Todos saben quién fue, todos los recuerdan con cariño, aún aquellos que ni siquiera habían nacido cuando tuvo sus mayores glorias deportivas. Salvador Sánchez Narváez sigue siendo ídolo de niños, jóvenes y adultos en Santiago Tiaguistenco y como tal fue recordado por sus paisanos a 40 años de su muerte, un acostumbrado homenaje a un hombre que puso a este poblado del Estado de México en el mapa de campeones de boxeo mundial y que dejó como legado una tradición pugilística en la región.
Ya pasaron cuatro décadas de aquella madrugada del 12 de agosto de 1982 cuando el mundo del boxeo se conmovió al enterarse del accidente donde perdió la vida el que entonces fuera el máximo ídolo de los encordados mexicanos y mundiales, estaba en la plenitud de su carrera y era el ejemplo a seguir de las nuevas generaciones de boxeadores en el país.
Familias completas, niños y jóvenes, asistieron a este homenaje, el cual fue retomado después de dos años en que por la pandemia se dejó de hacer.
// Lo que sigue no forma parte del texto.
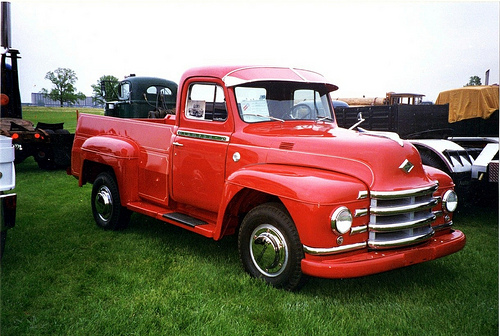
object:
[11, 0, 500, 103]
sky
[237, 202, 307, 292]
tire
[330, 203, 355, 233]
headlight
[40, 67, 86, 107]
tree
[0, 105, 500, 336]
field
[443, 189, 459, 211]
headlight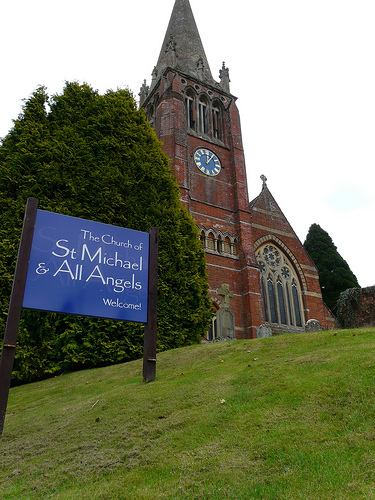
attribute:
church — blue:
[130, 12, 344, 326]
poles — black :
[6, 188, 169, 383]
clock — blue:
[194, 147, 220, 174]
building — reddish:
[137, 1, 345, 336]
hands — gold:
[205, 149, 217, 165]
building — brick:
[73, 0, 342, 354]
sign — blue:
[0, 196, 158, 433]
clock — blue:
[177, 129, 244, 179]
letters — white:
[35, 228, 143, 311]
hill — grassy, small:
[1, 326, 373, 499]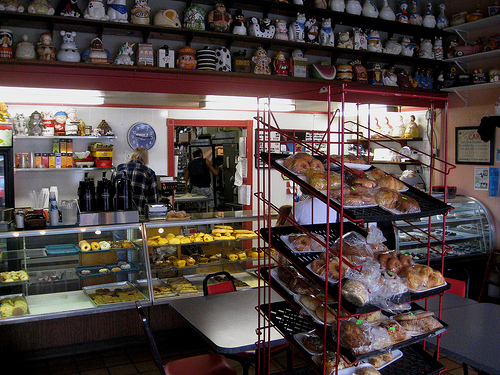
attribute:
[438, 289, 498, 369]
tables — silver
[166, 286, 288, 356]
tables — silver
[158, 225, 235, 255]
cookie — different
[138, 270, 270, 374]
chair — red, black, metal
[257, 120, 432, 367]
tray holder — red, metal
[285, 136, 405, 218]
bagels — light brown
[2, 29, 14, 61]
package — quaker oats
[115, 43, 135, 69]
jar — white, unicorn shaped, cookie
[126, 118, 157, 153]
wall clock — blue, silver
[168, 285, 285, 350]
table — gray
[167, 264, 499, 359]
table — silver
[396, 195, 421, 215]
pastries — assorted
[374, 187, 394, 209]
pastries — assorted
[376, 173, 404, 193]
pastries — assorted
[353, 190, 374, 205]
pastries — assorted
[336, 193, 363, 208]
pastries — assorted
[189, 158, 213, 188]
shirt — black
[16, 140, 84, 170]
tea boxes — multi colored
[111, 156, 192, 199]
shirt — plaid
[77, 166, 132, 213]
coffee dispensers — three, black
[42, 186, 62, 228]
cups — drinking, white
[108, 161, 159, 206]
shirt — checker pattern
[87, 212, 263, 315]
donuts — a row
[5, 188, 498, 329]
display case — bakery's glass, glass, oval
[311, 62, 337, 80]
cookie jar — watermelon shaped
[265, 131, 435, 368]
cart — red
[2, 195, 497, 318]
counter — bakery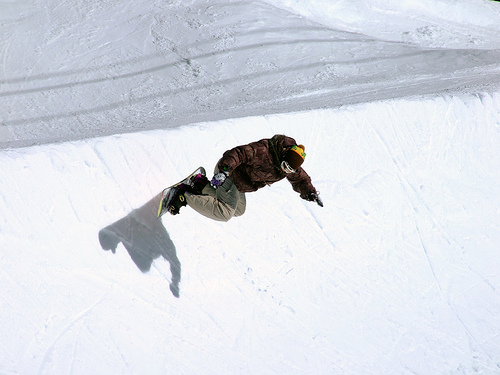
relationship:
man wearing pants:
[166, 134, 324, 222] [189, 176, 245, 221]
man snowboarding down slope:
[166, 134, 324, 222] [61, 118, 471, 355]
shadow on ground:
[98, 187, 184, 298] [1, 1, 498, 373]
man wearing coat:
[166, 134, 324, 222] [210, 134, 319, 202]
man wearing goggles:
[166, 134, 324, 222] [274, 156, 301, 181]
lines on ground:
[2, 24, 435, 127] [1, 1, 498, 373]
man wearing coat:
[174, 116, 315, 246] [219, 133, 285, 191]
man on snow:
[166, 134, 324, 222] [322, 222, 448, 373]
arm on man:
[284, 162, 316, 197] [166, 134, 324, 222]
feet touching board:
[164, 180, 187, 214] [154, 166, 208, 222]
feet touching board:
[184, 172, 209, 195] [154, 166, 208, 222]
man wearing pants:
[166, 134, 324, 222] [151, 161, 266, 251]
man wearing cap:
[166, 134, 324, 222] [284, 132, 309, 177]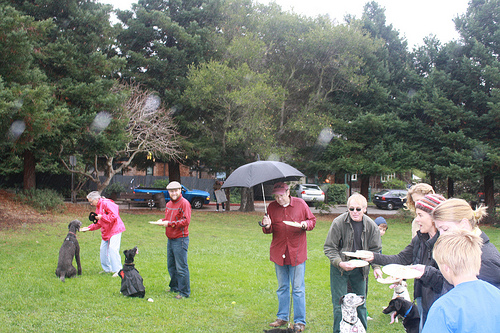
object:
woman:
[76, 190, 127, 276]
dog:
[339, 292, 368, 332]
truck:
[127, 184, 213, 210]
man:
[262, 184, 317, 332]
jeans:
[274, 258, 308, 326]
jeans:
[166, 235, 187, 297]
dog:
[56, 220, 81, 284]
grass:
[0, 210, 500, 333]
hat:
[415, 193, 444, 212]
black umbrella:
[221, 159, 306, 227]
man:
[157, 181, 192, 300]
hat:
[165, 180, 181, 190]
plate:
[147, 221, 163, 225]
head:
[414, 194, 444, 234]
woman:
[400, 197, 499, 330]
Algunos llegaron con fotografías de su ídolo, otros más con playeras con el rostro de Sal Sánchez y la bandera mexicana, así como arreglos florales.
“Me llama mucho la atención que jovencitos que no nacían cuando él existía, lo tengan como referente, sobre todo aquellos que están adentrándose al mundo del boxeo, es un gran orgullo”, expresó Christian Salvador Sánchez, hijo del campeón.
Pero el buen recuerdo que se tiene de este campeón no solo es de sus coterráneos, también de ex pugilistas que compartieron con él o simplemente fueron inspiración para tomar el camino de los guantes, por eso ahí estuvieron ex campeones como José Pipino Cuevas, Miguel Ángel González o Jorge Ricky García, quien fue el rival en la penúltima que hizo Sánchez Narváez.
“Desde muy chico me tocó verlo pelear y fue de los boxeadores que me impulsaron a buscar algo en el deporte. Tenía un gran corazón y lo demostró en esa pelea contra Wilfrido Gómez, una pelea muy recordada, pasará el tiempo y no dejaremos de recordar a un gran campeón como lo fue Salvador Sánchez”, expresó Miguel Ángel González.
Mientras que Ricky García detalló´: “sin exagerar era mejor que Márquez, que Barrera o Morales; de esos peleadores salen cada 100 años”.
Tradición
La corta pero exitosa carrera de Salvador Sánchez Narváez dejó profunda huella en los amantes del boxeo, como Eleazar Valenzuela, quien desde hace 30 años cada 12 de agosto deja su natal Abarca, Jalisco, para trasladarse a Santiago Tianguistenco y participar de esta ceremonia, tradición que cumplió incluso los dos años anteriores en que el homenaje se canceló por pandemia.
“Lo conocí en el gimnasio cuando los dos queríamos ser boxeadores, después seguí su carrera desde lejos y siempre me pareció un boxeador único. No ha salido otro como él, ni lo habrá, porque era un boxeador diferente, sin tanta fuerza de pegada, pero con un estilo que iba terminando con sus rivales en cada golpe, era un graduado del boxeo”, dijo.
Homenaje
El homenaje de este año incluyó una misa, ofrenda floral en su estatua y en el panteón, además de una comida y función de box amateur.